Standard & Poor’s Ratings Services (S&P) quickly issued a statement that the equity sale will not affect Sempra’s credit ratings; however, that rating earlier in the day Tuesday had been lowered by S&P to BBB+ with a “stable” outlook. The corporate credit rating was lowered from A-, along with a lowering of the two Sempra utilities, Southern California Gas Co. and San Diego Gas and Electric Co., from A+ to A. The ratings for the utilities’ senior secured debt was affirmed at A+.

Apparently the continued emphasis on trading and the growing contribution of Sempra’s earnings from unregulated businesses caused S&P to decide on a downgrade, albeit still at solidly investment-grade.
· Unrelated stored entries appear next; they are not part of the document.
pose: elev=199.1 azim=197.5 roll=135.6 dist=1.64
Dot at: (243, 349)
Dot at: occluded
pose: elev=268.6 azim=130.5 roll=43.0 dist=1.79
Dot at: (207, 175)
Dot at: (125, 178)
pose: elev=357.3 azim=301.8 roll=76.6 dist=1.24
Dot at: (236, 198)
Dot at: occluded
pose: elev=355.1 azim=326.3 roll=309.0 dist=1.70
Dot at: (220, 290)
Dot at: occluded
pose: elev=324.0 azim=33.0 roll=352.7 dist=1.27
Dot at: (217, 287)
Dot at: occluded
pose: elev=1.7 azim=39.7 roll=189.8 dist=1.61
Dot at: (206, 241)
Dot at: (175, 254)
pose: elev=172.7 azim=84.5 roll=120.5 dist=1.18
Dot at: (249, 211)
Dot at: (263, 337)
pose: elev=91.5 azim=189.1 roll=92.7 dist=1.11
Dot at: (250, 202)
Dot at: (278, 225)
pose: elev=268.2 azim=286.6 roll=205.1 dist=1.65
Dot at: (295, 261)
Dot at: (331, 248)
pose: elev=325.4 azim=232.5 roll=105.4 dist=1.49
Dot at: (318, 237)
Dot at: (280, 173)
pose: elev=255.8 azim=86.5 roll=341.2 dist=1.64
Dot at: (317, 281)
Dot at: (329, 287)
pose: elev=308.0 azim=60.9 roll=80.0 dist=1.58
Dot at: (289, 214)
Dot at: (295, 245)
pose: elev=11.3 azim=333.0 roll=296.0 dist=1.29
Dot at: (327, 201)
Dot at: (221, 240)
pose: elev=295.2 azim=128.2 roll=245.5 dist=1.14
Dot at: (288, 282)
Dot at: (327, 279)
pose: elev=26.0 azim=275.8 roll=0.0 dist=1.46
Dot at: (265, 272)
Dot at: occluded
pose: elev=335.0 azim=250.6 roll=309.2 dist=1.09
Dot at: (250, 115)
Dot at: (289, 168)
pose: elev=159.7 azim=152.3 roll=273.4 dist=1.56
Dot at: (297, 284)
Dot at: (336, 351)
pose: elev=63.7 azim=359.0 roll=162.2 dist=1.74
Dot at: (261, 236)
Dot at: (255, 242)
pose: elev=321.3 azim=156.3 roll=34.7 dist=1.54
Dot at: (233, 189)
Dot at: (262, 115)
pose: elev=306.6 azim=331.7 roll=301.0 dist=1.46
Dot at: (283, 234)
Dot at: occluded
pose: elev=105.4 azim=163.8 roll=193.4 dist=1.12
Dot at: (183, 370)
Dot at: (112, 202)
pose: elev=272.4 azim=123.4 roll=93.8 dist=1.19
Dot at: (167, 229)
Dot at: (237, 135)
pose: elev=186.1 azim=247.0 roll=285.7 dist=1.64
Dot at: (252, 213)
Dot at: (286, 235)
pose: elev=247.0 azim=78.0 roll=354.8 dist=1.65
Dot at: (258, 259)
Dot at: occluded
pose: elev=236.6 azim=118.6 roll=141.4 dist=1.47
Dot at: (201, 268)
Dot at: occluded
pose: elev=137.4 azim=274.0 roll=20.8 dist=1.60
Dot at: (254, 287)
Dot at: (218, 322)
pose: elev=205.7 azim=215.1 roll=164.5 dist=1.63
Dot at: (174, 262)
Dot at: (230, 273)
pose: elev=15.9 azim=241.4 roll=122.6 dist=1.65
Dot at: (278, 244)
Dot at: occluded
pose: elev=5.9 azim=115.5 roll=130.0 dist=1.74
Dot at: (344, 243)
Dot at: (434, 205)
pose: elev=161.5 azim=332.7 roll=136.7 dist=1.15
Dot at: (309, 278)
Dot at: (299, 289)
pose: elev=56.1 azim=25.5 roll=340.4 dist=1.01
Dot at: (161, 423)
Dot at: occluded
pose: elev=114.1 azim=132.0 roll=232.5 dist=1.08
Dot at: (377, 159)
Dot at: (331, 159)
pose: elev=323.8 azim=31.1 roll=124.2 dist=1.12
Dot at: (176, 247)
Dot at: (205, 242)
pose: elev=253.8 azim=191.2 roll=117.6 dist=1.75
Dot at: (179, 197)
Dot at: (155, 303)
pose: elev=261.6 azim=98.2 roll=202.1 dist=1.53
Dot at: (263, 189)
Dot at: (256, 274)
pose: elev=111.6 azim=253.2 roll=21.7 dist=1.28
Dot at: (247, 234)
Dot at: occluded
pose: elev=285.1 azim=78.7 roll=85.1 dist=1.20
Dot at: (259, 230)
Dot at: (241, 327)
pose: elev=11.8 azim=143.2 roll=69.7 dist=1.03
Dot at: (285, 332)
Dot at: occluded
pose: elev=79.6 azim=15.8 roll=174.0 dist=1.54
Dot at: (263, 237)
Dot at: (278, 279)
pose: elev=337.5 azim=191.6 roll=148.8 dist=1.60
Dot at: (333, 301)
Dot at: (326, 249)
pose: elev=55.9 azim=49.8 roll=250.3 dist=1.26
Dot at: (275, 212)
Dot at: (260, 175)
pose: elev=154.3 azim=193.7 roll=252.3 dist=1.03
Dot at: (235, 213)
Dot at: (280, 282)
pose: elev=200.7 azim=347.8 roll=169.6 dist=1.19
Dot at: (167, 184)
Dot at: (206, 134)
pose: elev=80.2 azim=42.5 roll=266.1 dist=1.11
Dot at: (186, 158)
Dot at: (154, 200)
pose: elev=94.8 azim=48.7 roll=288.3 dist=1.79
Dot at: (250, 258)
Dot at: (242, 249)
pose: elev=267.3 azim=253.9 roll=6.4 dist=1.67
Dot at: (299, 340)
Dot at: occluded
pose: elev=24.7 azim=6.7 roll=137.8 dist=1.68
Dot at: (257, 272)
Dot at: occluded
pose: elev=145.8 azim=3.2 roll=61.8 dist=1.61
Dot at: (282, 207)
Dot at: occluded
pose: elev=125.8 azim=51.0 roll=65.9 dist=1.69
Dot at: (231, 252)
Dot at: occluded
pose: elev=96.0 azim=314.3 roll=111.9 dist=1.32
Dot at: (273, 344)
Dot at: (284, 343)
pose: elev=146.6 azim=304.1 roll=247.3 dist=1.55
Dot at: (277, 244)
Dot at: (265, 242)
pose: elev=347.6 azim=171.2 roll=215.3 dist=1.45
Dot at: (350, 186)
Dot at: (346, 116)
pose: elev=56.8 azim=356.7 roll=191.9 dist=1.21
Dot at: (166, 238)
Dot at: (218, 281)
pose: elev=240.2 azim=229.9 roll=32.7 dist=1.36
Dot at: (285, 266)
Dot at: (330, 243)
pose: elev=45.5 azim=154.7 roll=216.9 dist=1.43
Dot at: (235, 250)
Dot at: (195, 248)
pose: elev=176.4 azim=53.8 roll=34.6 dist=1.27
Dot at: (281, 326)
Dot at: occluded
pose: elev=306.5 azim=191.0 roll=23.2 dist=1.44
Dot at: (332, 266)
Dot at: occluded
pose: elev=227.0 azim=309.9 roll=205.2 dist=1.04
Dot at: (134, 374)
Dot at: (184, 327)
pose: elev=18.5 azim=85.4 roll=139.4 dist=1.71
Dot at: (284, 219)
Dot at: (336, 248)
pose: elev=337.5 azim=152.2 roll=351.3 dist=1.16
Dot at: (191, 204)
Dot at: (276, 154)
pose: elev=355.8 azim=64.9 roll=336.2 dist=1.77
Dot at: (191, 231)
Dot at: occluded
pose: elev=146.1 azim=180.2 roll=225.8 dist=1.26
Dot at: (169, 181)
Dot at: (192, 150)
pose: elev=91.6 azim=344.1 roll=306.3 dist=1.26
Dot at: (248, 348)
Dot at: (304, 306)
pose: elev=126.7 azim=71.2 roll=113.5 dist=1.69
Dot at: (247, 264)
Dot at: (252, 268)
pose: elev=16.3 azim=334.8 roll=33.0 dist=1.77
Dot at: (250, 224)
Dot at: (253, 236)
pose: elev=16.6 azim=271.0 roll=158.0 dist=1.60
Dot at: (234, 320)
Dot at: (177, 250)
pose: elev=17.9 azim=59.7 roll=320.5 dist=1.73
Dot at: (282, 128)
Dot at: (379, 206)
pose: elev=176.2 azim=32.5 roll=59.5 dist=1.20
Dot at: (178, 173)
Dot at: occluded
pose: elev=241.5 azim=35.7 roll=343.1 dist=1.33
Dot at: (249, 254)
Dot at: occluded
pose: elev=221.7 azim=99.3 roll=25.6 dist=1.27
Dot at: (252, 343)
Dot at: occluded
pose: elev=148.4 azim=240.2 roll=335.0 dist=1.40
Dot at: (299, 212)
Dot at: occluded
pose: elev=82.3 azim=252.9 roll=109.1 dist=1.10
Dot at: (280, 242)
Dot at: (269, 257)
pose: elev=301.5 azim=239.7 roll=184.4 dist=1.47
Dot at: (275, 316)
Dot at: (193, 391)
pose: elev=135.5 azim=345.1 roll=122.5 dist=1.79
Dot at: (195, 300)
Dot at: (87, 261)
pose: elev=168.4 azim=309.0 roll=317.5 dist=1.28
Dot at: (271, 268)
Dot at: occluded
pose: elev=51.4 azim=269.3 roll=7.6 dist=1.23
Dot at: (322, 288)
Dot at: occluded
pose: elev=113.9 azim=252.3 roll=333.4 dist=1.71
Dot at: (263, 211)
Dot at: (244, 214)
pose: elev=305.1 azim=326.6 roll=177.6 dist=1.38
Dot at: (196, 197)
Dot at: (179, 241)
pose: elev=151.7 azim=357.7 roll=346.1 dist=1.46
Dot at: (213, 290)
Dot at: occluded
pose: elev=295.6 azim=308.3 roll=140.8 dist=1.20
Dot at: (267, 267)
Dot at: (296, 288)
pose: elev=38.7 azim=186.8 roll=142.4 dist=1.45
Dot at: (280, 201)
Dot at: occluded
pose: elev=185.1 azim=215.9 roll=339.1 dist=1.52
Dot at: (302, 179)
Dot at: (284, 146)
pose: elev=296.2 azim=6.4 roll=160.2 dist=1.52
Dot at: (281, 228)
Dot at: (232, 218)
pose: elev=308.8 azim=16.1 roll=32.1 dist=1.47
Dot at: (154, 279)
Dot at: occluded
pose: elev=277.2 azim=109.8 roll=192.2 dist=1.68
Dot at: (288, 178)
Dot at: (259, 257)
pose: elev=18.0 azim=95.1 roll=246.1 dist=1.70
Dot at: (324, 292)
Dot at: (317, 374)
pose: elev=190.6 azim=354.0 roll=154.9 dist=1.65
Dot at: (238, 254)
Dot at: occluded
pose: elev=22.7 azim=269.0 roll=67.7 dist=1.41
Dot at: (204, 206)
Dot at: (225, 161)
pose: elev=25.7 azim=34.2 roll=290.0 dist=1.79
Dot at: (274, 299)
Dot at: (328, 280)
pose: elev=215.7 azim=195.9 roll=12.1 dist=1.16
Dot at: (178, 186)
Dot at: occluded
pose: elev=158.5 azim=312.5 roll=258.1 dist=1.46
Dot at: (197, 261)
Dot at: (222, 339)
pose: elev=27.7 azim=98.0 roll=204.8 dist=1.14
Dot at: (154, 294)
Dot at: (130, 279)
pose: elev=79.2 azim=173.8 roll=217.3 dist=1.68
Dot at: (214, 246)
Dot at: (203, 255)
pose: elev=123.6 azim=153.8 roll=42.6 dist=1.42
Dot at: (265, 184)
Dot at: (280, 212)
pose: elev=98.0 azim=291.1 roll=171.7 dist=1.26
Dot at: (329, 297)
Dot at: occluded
It was not abundantly clear why S&P chose to lower some ratings now, given an overall positive review of the Sempra operations and the fact that the current ratings do not reflect the company’s venture into liquefied natural gas (LNG) imports at two North American locations. Generally, S&P noted that the utilities, which last year accounted for 70% of Sempra’s consolidated earnings, and its merchant activities are all basically strong.

S&P said that it considered Sempra’s trading unit as the company’s “most volatile business,” but noted that its risk profile is “partly mitigated” by the short-term nature of its book. Sempra Energy is among 37 firms that received show-cause notices from the Federal Energy Regulatory Commission last March regarding its trading practices during the California energy crisis, but S&P said “no penalty or other downside has been factored into the current ratings.”

Although its 55% leverage to total capitalization may be “a little weak for its rating,” S&P said Sempra has maintained “comfortable liquidity throughout the turmoil in the western power markets the last three years.”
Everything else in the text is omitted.